BUFFALO — It is a rare but valuable person who leaves a legacy before their work is complete, and colleagues say that’s just what Buffalo Game Warden Jim Seeman is doing in Wyoming.
“His perspective for impeccable ethics has been really valuable, and he is always willing to help out, answer questions and help me understand the wildlife patterns in the area,” Buffalo wildlife biologist Cheyenne Stewart said.
“He may not think about a legacy, but he will leave and already has left a legacy, even though he is still in his position,” Stewart said.
Seeman was named 2019 Shikar-Safari Wildlife Officer of the Year for Wyoming. The award, given annually in every state and Canadian province by the Shikar-Safari Club International, honors an officer whose efforts during the year display outstanding performance and achievement. Seeman has worked for The Wyoming Game and Fish Department for 27 years, beginning his career in 1992 as a reservoir crew patrol officer before being promoted to a warden trainee. His district game warden assignments included the Casper, Cody and Sheridan regions. Warden Seeman transferred to the Buffalo game warden district in 2006 where he remains stationed today.

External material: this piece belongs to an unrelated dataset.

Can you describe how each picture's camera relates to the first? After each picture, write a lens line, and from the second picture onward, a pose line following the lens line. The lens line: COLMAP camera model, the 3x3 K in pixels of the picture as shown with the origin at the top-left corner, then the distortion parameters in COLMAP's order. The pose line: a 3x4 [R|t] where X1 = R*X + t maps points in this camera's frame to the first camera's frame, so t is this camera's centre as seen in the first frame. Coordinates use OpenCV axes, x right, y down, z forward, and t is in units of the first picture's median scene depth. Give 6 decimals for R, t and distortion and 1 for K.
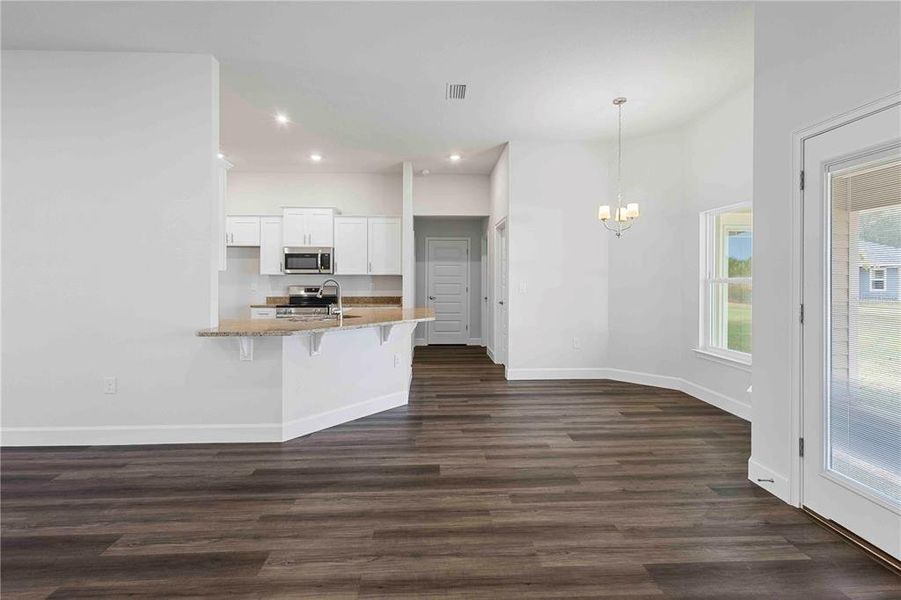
lens RADIAL K [[422.9, 0, 448.5], [0, 422.9, 282.6], [0, 0, 1]] dist [0.008397, -0.000123]
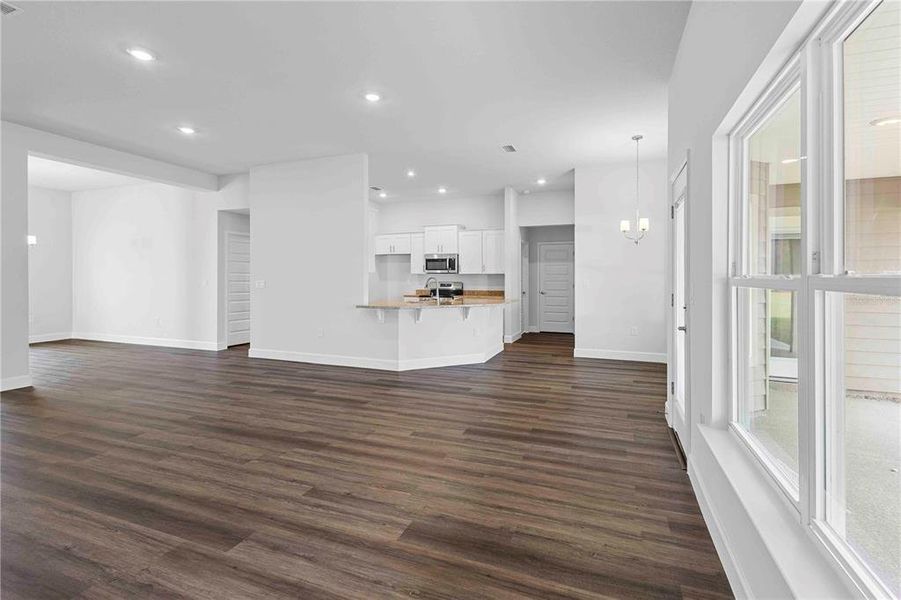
lens RADIAL K [[422.9, 0, 449.7], [0, 422.9, 290.9], [0, 0, 1]] dist [0.008397, -0.000123]
pose [[0.914128, 0.014721, -0.405158, 0.257409], [-0.005086, 0.999678, 0.024847, 0.002554], [0.405394, -0.020653, 0.913909, -0.254033]]
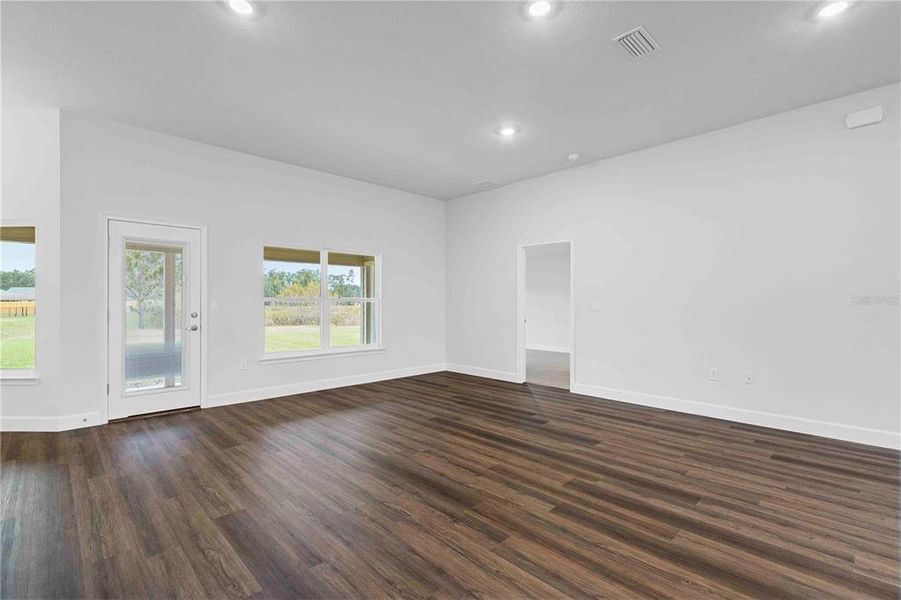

“Jim is known as a steadfast protector of Wyoming’s wildlife and throughout his career has been known as a skilled investigator and talented interviewer,” said Rick King, WGFD chief game warden.
“His diligent enforcement efforts are not restricted to high profile species. All wildlife is important to Jim.”
For Seeman, it is simple: Wyoming is a beautiful place, and he wants to do what he can to preserve the unique way of life in this state.
“A lot of people live here for the resources, the wildlife,” Seeman said. “I think to have those people involved all the way around is beneficial for all of us. It benefits the open spaces and wildlife as well. We really need the public support, and the public in Wyoming is unique. They really support us.”
Over the years, Seeman said he’s seen a subtle but steady drop in outdoor recreation, and has also seen efforts to recruit and retain involvement in hunting and fishing. In his time, the Legislature approved electronic licensing and lowered the age of hunting to 12. There is talk that the age of hunting could be lowered again, and the state also began its hunter mentor program since Seeman has been with the department.
“These things have been a huge success,” he said. “One of the big changes I’ve seen, and it is subtle, but has been loss of recruitment of people coming into hunting. A lot of people when I grew up, hunting and fishing was their pastime, but nationwide that is changing and something we are worried about … We are trying things to get younger people involved.”
Probably the biggest change he’s seen, though, is the introduction of GPS technology into the field for the WGFD and outdoor enthusiasts alike.
“When I started, GPS was available but very expensive, and now, of course, GPS is on everyone’s phones,” Seeman said.
For the WGFD, this has meant more accurate herd counts, real-time data on migration patterns and the ability to do extensive studies on elk, moose and other animals across the state.
“(Seeman) is an example of a game warden who has adapted to changing times, yet continues to preserve WGFD traditions and values,” said Craig Smith, Sheridan region wildlife supervisor. “Jim carries a high case load but is efficient with his work. He dedicates time to his family and personal life, and it provides him the balance many officers never realize.”
Among his peers, Seeman is known as a true professional without concern for the limelight, fanfare or notoriety. He has gained the respect of other law enforcement agencies, landowners, the hunting and fishing public and other WGFD employees.
“Although he takes pride in mentoring other game wardens, providing investigative advice and expertise, he also assists his peers with non-enforcement tasks like investigating livestock deaths caused by trophy game animals, collaring moose for research projects and assisting our Fish Division with backcountry fish sampling,” Smith said. “He is more than deserving to be honored as Wyoming’s 2019 Shikar-Safari Officer of the Year.”
For his part, Seeman said that every warden he has worked with demonstrates a commitment to Wyoming.
“These wardens put in so much time, and some of them live in remote areas and all are extremely dedicated, all of them,” Seeman said.
The Shikar-Safari Club International is an organization dedicated to preserving wildlife through sportsmanship and conservation. Warden Seeman will be recognized and presented his award on March 19 at the Wyoming Game and Fish Commission meeting in Cody.